[openstack-dev] [all] A proposal to separate the design summit

Thierry Carrez thierry at openstack.org
Fri Feb 26 17:08:14 UTC 2016


Thierry Carrez wrote:
> 1. "Two trips instead of one"
>
> There is a section of attendees which benefited from a single event:
> in-between people who do not generally go to any midcycle events and
> successfully split their attention between the design summit and the
> main conference when they were overlapping. Those people fear that in
> order to keep the same benefits they will have to travel to two events
> per cycle instead of one.
>
> 2. Community split
>
> There is fear that the contributor-specific event will separate the
> community into two groups, with developers skipping the main event and
> non-developers not providing any feedback to the contributor-specific
> event.

For those two objections, it's worth noting that there will still be a 
lot of strategic discussions at the main event. That is where we look at 
the N-1 release and start drawing plans and cross-project themes for the 
N+1 release. We don't need every developer there, but we still need a 
significant chunk of them, with every team represented, so that we can 
have those strategic and cross-project discussions.

Therefore I'd expect someone who wants to keep touch with development 
could still make only one trip, and I wouldn't expect the communities to 
be split. We'd still all be represented in the main event.

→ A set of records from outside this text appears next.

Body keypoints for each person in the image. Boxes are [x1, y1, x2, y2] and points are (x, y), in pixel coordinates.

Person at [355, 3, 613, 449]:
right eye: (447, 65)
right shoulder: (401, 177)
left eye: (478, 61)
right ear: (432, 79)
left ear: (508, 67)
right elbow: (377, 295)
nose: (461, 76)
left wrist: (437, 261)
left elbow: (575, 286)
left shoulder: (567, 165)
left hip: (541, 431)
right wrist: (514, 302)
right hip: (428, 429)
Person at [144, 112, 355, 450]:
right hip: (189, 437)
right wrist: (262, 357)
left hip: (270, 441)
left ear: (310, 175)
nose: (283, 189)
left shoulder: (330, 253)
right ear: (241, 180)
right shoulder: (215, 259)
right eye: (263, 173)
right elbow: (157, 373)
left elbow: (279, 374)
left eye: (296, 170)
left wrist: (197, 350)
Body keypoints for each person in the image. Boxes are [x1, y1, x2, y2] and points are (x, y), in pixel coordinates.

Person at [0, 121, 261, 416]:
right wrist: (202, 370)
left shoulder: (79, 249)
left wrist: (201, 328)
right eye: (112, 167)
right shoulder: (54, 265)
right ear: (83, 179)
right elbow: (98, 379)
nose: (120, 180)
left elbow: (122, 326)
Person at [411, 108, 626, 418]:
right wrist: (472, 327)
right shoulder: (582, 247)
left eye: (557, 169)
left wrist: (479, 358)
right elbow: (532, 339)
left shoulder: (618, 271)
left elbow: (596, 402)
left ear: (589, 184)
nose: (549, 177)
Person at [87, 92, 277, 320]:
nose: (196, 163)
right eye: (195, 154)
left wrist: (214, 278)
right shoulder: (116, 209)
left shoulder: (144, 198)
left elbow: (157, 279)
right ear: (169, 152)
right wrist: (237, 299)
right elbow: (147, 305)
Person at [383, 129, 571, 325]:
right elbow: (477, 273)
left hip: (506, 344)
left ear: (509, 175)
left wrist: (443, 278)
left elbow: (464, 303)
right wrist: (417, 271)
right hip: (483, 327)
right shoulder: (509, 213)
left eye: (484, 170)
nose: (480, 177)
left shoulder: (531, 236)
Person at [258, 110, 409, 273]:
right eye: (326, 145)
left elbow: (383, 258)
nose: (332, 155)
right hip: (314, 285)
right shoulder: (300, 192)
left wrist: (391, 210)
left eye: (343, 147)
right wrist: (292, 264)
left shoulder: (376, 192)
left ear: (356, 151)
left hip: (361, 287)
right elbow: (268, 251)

> 3. Losing the main summit as an excuse to fund devs travel
>
> Some developers are sent to the Design Summit only because the main
> summit is happening at the same time and wouldn't get funding to attend
> a specific event.

If you have to pretend to attend the Summit to be able to attend the 
Design Summit instead, there is deception involved. I'd suggest to have 
a frank talk with your employer on where the most value lies for you in 
attending which event. We also have the Travel support program to cover 
the gaps.

> 4. The fear of US-centricity
>
> A lot of people translated "closer to the centers of mass of
> contributors" as meaning "happening in the US all the time". That would
> indeed reduce the total travel costs, but at the expense of making it a
> lot more costly for non-US parts of our community to participate.

That is a real concern. The goal is to "minimize and balance travel 
costs for existing contributors"... notice the word "balance": there 
would still be some continent rotation involved. The trick will be to 
strike the right balance between cost and fairness.

> 5. The loss of the midcycle spirit
>
> Last but not least, some people really like the midcycles as they stand:
> separated small events where only your small team is around. The split
> appears to reduce the likelihood, the need, or the funding for such
> events. Even if we keep the midcycle laid-back format in the new event,
> co-locating them would turn it into a large event and we'd lose some of
> the focus or some of the "only us around" aspect.

While I hope the proposed format will let us fulfill all our team 
socialization needs, it's true that there will be other people around, 
and it will feel a lot less exclusive and special. The trade-off is that 
having people all together encourages cross-project work and breaks 
silos. Hopefully we'll strike the right balance there that will let us 
all get most of the productivity of the current midcycles. It's also 
worth noting that the proposal doesn't prevent team-specific events from 
happening. So if for any reason people don't get what they need from the 
new event, I suspect we'll still have midcycles around and that will be 
a strong signal that we need to tweak the whole thing again.